Saturday, November 13, 2010

Catching the Elliot Wave

R.N. Elliott masterfully combined security price movements with human sentiments to come up with a technical charting technique now known as the Elliott Wave Principle. His thesis is simple. Prices react not only to supply and demand fundamentals, but also to greed and fear psyche.

There must be more than a few high volume crude traders following the Elliott Wave patterns this year, as text book waves are clearly marking crude's price direction.

Elliott Wave theory likens price movements to ocean tidal patterns. Price movement flows are charted in 5 low and high tide ebbing patterns. Pretty cool. The problem is that in the short term this writer has not been accurately able to see the beginning and end of each wave. However, longer term the picture evolves more slowly and clearly. And thus more useful for trading setups.

This week crude peaked at high tide wave B at $88.8 (78.6% retracement) and consistently withdrew or ebbed off high tide wave B. This sets up a larger out going tide C move lower. $85 is a key congestion support area going back to May 2010. A break below support brings crude down to lower $80's.

House traders will be carefully monitoring this out going C wave tide to try and hop on the low tide and ride it up shore on wave D. Told you this was cool stuff.

Last week the news was full of stories on higher crude prices. These stories are likely to be true in the longer run, but for now crude appears to be obeying R.N. Elliott's Wave thesis for a bit of a pullback.

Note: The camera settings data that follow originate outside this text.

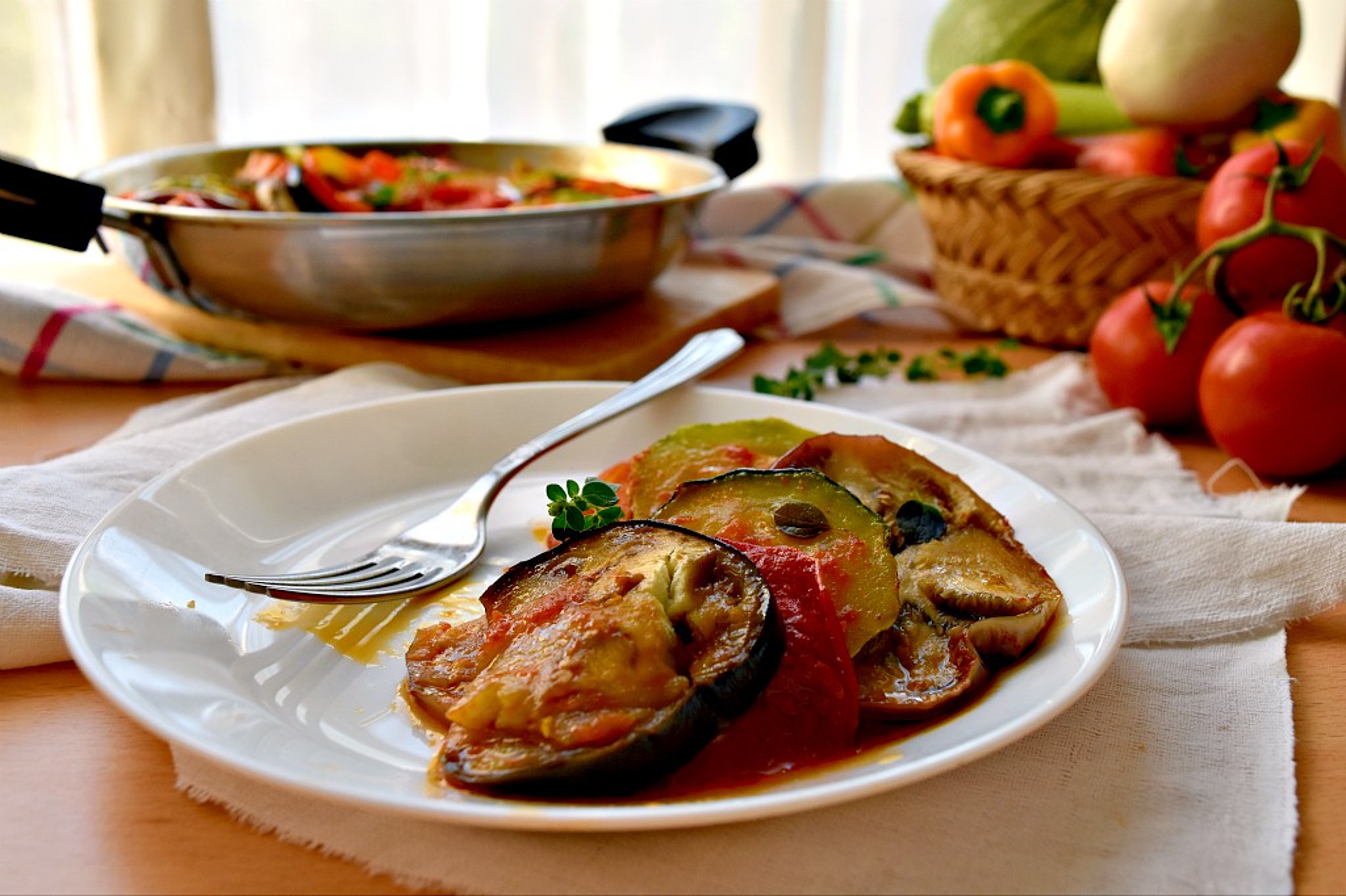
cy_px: 448
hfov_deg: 55.1
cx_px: 673
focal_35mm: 34
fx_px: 1289
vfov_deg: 38.3
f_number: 6.3
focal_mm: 23
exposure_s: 1/160
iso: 400
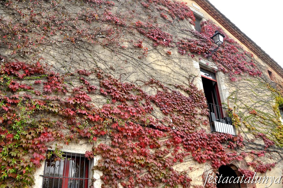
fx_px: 212
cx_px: 142
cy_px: 94
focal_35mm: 27
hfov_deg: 67.4
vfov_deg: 47.8
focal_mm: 18
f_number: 6.3
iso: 500
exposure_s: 1/160
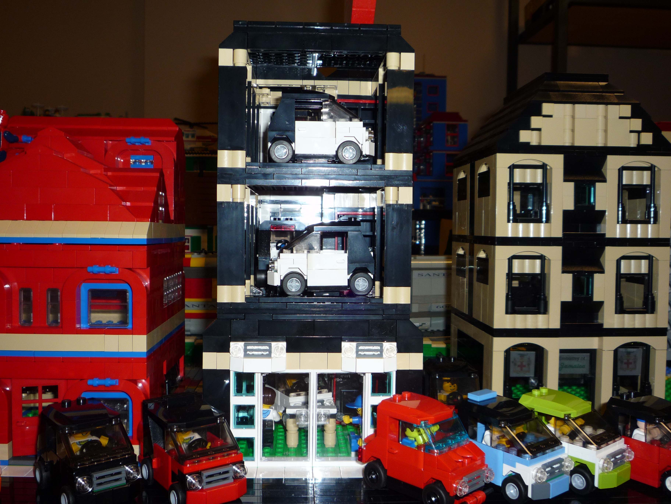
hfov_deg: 55.4
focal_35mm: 33
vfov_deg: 42.9
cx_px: 336
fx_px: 640
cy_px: 252
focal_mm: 5.8
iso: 100
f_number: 3.5
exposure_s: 1/30
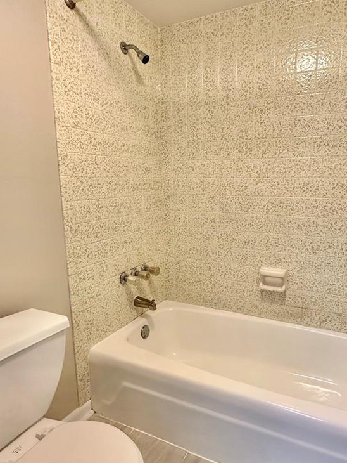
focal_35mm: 23
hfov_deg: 58.5
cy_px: 233
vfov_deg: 73.9
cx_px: 206
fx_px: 307
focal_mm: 2.22
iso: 160
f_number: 2.2
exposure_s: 1/60
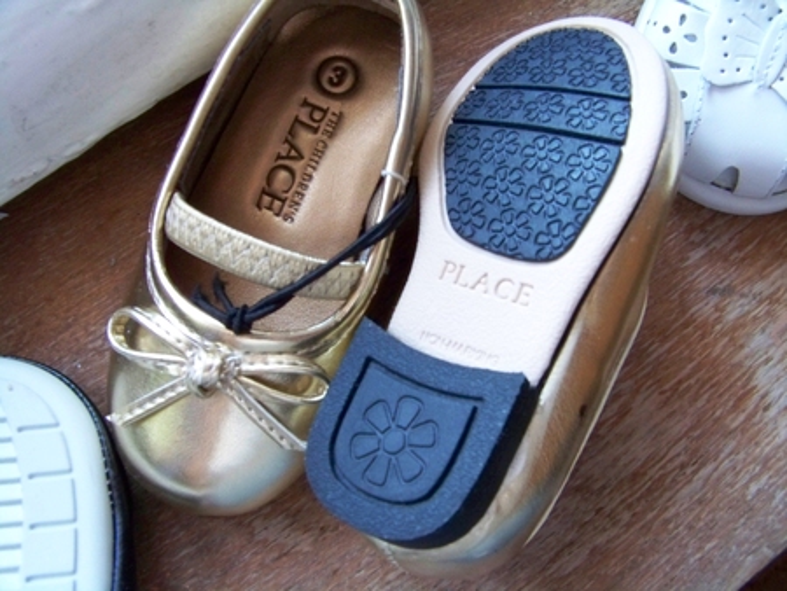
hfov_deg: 51.3
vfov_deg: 39.7
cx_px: 394
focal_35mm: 36
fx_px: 819
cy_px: 296
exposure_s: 1/15
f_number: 5
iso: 400
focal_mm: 5.85
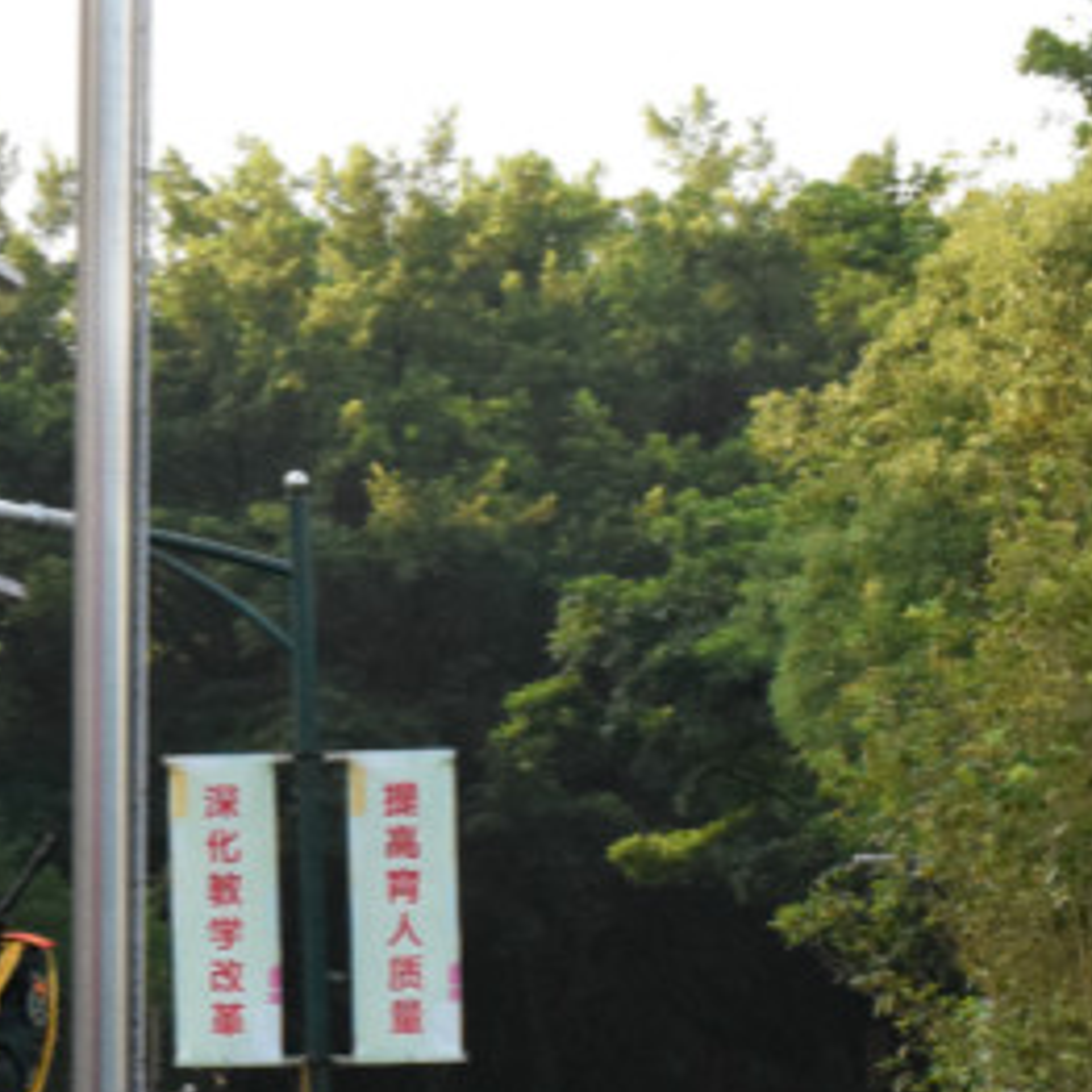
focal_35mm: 175
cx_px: -92
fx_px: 6246
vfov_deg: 10.0
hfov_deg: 9.9
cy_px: 631
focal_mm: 40
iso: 4000
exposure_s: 1/500
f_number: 11
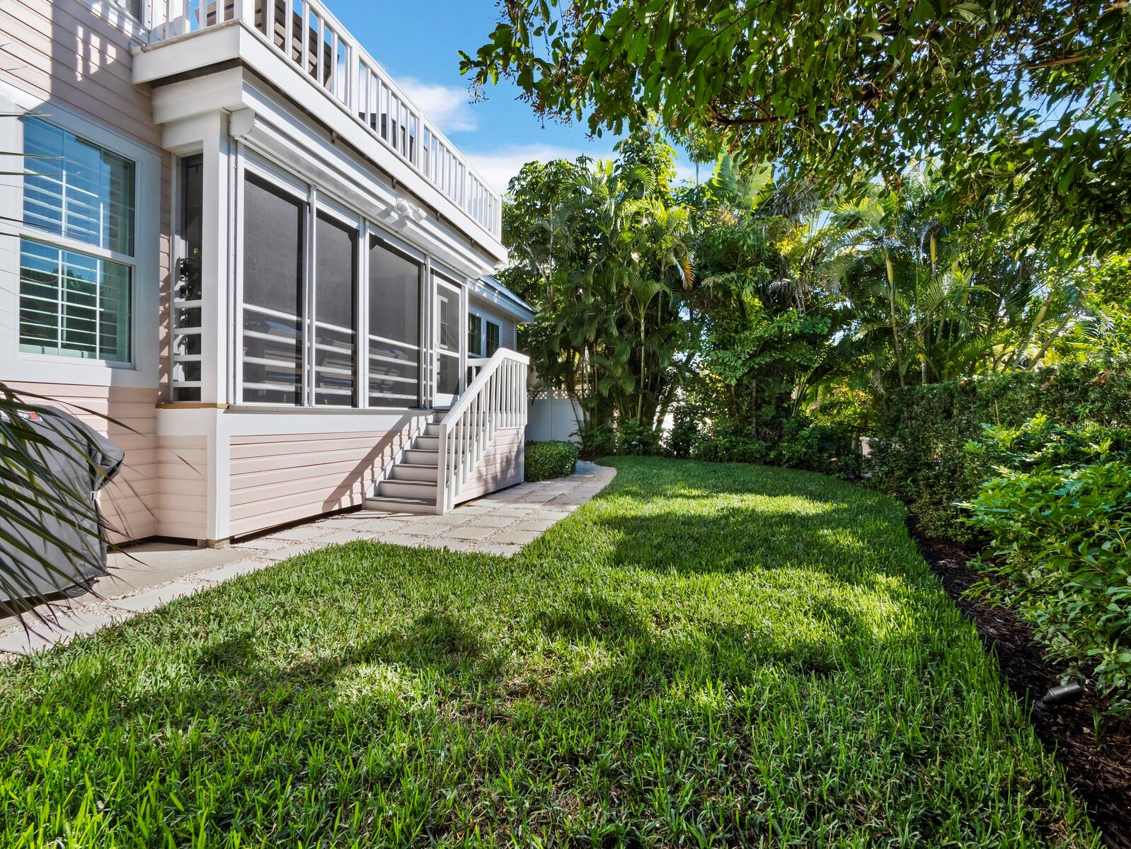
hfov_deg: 102.0
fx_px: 458
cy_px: 424
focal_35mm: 14
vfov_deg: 85.7
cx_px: 566
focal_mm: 7
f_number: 11
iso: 320
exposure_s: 1/60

Saturday, November 6, 2010

Ethanol and the Divided US Congress

Ethanol as an energy source has always needed government subsidies to exist in the marketplace. Now that Republicans control the House of Representatives, some major ethanol tax breaks for producers and blenders may go away for good in 2011.

In the long run doing away with the ethanol tax benefits will be a good thing. Using our food supply to run our vehicles was never a wise use of limited resources. And hopefully more research will be devoted to more productive and cost efficient alternative energy sources.

Will the recent increase in allowable ethanol blending formula to 15% have any affect on helping the ethanol production industry stave off imminent layoffs? Not anytime soon. Vehicle warranties are voided if gasoline is used with more than a 10% ethanol blend. So until vehicles adapt to the higher blends, gasoline marketers will not take the chance on selling 15% ethanol blended gas until they are comfortable law suits will not follow this new product.

With an expected decrease in US corn harvest, falling US dollar, and slowly rising US fuel demand, ethanol is likely to hold spot price support and according to Morgan Stanley, will average $2.59 per gallon next year. Ethanol like all other commodities will likely continue on the bid supported by the $600 billion Fed bond purchasing.